Die Neubeurteilung zeigte auf, dass eine Verschiebung des Autobahnanschlusses Wollerau ins Gebiet Öltrotte möglicherweise ohne Fällmistunnel und nur mit dem Zubringer Stegacker-Brücke realisiert werden kann. Das Baudepartement des Kantons Schwyz hat im Januar 2014 die Teilnehmer des Verkehrsgesprächs Wilen und Wollerau sowie die breite Öffentlichkeit darüber informiert. Inzwischen wurde eine Voruntersuchung zur Umweltverträglichkeit durchgeführt. Die ersten Ergebnisse sind positiv: Nach heutigem Stand des Wissens ist eine Variante «Zubringer Stegacker-Brücke» grundsätzlich möglich.

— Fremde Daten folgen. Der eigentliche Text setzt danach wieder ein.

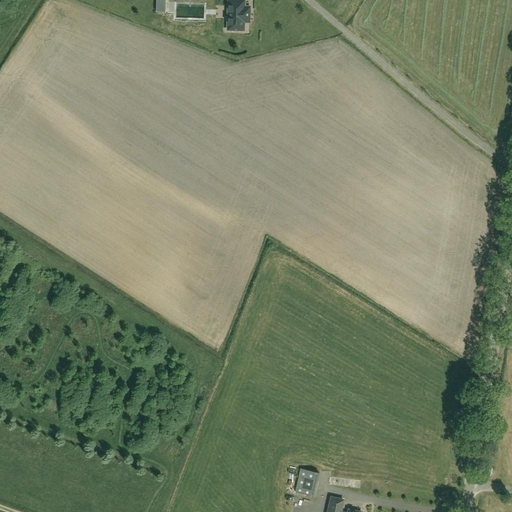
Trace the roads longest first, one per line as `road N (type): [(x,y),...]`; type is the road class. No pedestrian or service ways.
road 1 (unclassified): [(511,164),(298,1)]
road 2 (unclassified): [(471,483),(511,227)]
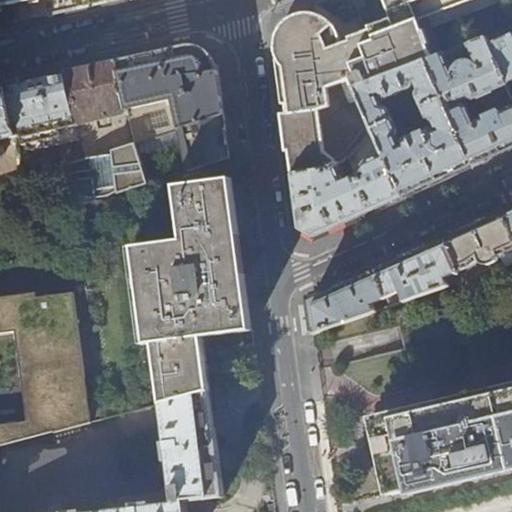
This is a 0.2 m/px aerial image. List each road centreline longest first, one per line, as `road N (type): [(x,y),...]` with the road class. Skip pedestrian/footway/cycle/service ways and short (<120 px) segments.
road 1 (residential): [(278,284),(238,0)]
road 2 (residential): [(278,284),(511,180)]
road 3 (residential): [(237,0),(0,57)]
road 4 (residential): [(308,511),(278,284)]
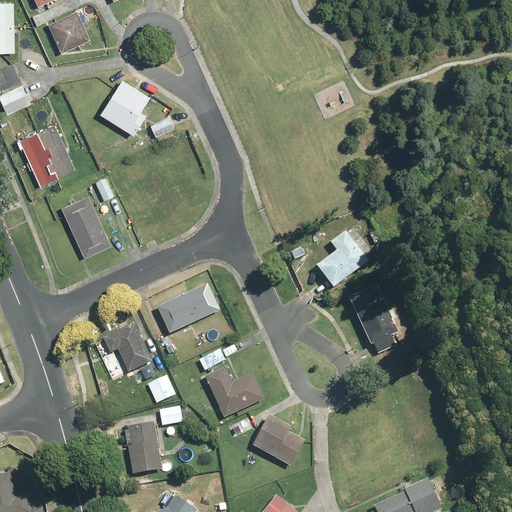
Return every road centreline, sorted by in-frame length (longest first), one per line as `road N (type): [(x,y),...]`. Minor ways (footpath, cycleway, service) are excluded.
road 1 (residential): [(31,328),(216,239),(226,227)]
road 2 (residential): [(277,319),(346,362),(354,384),(344,398),(306,395),(280,342)]
road 3 (residential): [(197,94),(135,47),(133,30),(151,18),(177,30)]
road 4 (residential): [(226,227),(233,171),(197,94)]
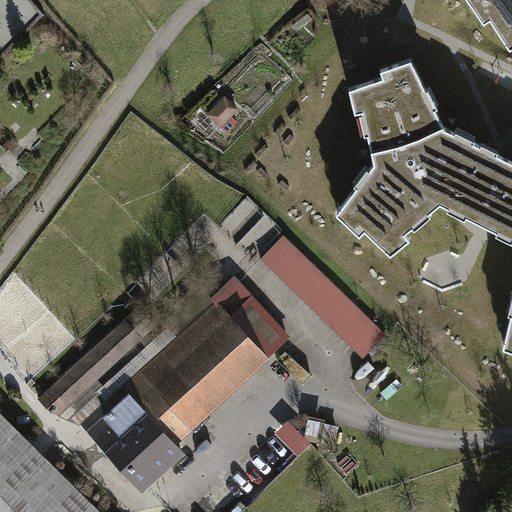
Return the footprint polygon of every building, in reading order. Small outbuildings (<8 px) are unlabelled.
[(511,0),(467,0),(484,22),(490,19),(510,49),(511,48),(511,0)] [(503,181),(511,162),(511,160),(444,126),(432,101),(422,105),(417,94),(426,89),(411,59),(381,69),(383,77),(350,88),(355,112),(362,111),(374,163),(336,213),(360,235),(365,230),(391,254),(410,238),(405,232),(440,202),(482,223),(503,181)] [(236,110),(224,99),(209,115),(221,126),(236,110)] [(511,162),(497,193),(482,223),(511,237),(511,312),(504,348),(511,350),(511,162)] [(283,235),(261,258),(363,357),(386,334),(283,235)] [(123,388),(136,402),(228,317),(252,295),(240,281),(123,388)] [(252,295),(228,317),(262,354),(286,332),(252,295)] [(136,307),(38,397),(52,412),(56,408),(61,413),(70,405),(65,400),(137,334),(140,337),(153,325),(136,307)] [(228,317),(136,402),(170,438),(262,354),(228,317)] [(181,450),(170,438),(136,402),(128,409),(117,397),(106,406),(95,394),(82,406),(100,426),(108,419),(112,424),(98,437),(142,485),(181,450)] [(102,511),(0,411),(0,511),(102,511)]
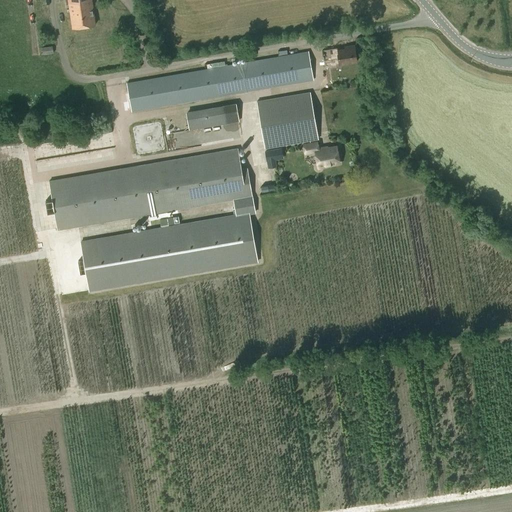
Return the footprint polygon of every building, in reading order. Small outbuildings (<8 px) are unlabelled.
[(67,0),(72,27),(95,24),(91,0),(67,0)] [(490,38),(499,35),(493,17),(484,20),(490,38)] [(336,47),(321,50),(322,61),(337,58),(338,64),(356,61),(353,45),(345,46),(346,48),(336,50),(336,47)] [(52,46),(40,48),(41,54),(53,52),(52,46)] [(308,51),(126,83),(130,111),(313,79),(308,51)] [(309,92),(256,101),(264,148),(317,139),(309,92)] [(235,105),(185,113),(188,129),(238,120),(235,105)] [(185,132),(167,131),(167,148),(185,148),(185,132)] [(316,142),(303,144),(304,153),(314,152),(317,168),(325,166),(325,165),(338,163),(335,146),(322,148),(322,147),(317,148),(316,142)] [(51,199),(44,201),(46,213),(53,211),(56,229),(233,199),(251,196),(246,168),(240,169),(236,148),(48,180),(51,199)] [(275,166),(272,150),(264,151),(267,167),(275,166)] [(252,196),(251,196),(233,199),(235,214),(80,241),(88,292),(258,262),(250,214),(256,213),(252,196)]
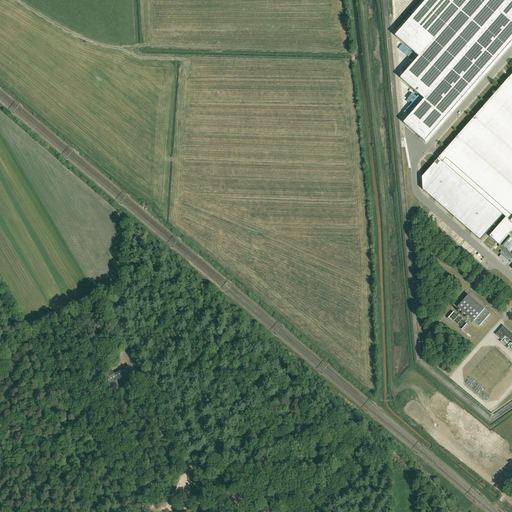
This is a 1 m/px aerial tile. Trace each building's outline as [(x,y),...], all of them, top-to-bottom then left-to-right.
[(511,0),(428,0),(396,37),(420,58),(401,80),(425,100),(404,124),(426,143),(485,76),(511,44),(511,0)] [(422,178),(423,190),(481,241),(503,215),(506,218),(490,237),(499,246),(498,247),(511,258),(511,75),(509,79),(442,156),(439,159),(432,166),(422,178)] [(482,263),(486,259),(461,237),(457,242),(482,263)] [(500,278),(510,287),(511,284),(511,281),(504,274),(500,278)] [(490,314),(469,295),(458,308),(479,326),(490,314)] [(456,311),(449,318),(463,331),(469,324),(456,311)] [(511,342),(511,333),(504,326),(496,335),(502,341),(506,337),(511,342)] [(130,370),(129,368),(115,376),(111,369),(100,375),(109,392),(136,377),(131,370),(130,370)]
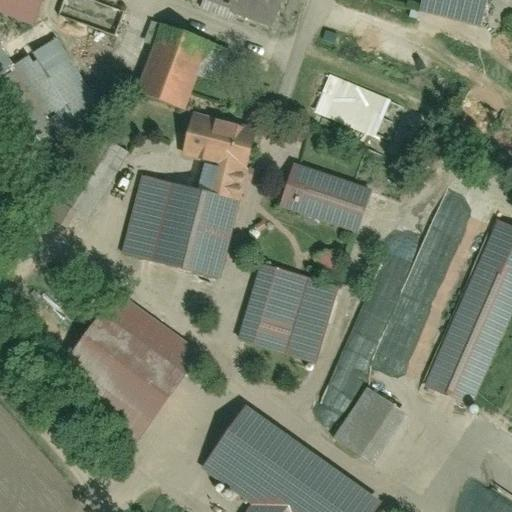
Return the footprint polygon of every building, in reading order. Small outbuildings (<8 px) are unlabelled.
[(0,0),(0,11),(41,27),(50,0),(0,0)] [(286,0),(214,0),(280,20),(286,0)] [(495,0),(426,0),(425,9),(490,24),(495,0)] [(230,49),(164,26),(139,94),(205,117),(230,49)] [(103,107),(62,39),(17,66),(0,37),(0,77),(7,73),(25,102),(38,94),(61,132),(103,107)] [(318,116),(376,137),(390,97),(332,77),(318,116)] [(266,138),(193,119),(183,157),(210,164),(204,187),(250,199),(266,138)] [(383,191),(298,162),(282,205),(368,235),(383,191)] [(251,206),(140,178),(121,254),(231,282),(251,206)] [(421,383),(473,404),(511,310),(511,227),(490,218),(421,383)] [(345,285),(261,264),(241,341),(325,363),(345,285)] [(148,440),(209,358),(124,294),(62,377),(148,440)] [(415,419),(366,386),(330,439),(379,472),(415,419)] [(382,511),(253,410),(212,462),(274,511),(382,511)]
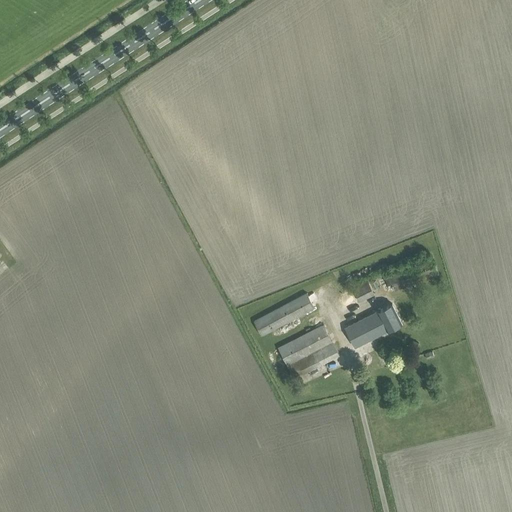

Das weitere Vorgehen diskutieren

Das Bundesamt für Strassen ASTRA wird den Bericht der Voruntersuchung seinerseits prüfen. In den kommenden Wochen werden zudem zwischen den Vertretern von Kanton und Gemeinden sowie dem ASTRA Gespräche über das weitere Vorgehen geführt. Über die Stellungnahme des ASTRA zum Bericht und die Ergebnisse der Gespräche informiert das kantonale Baudepartement voraussichtlich im kommenden Frühling.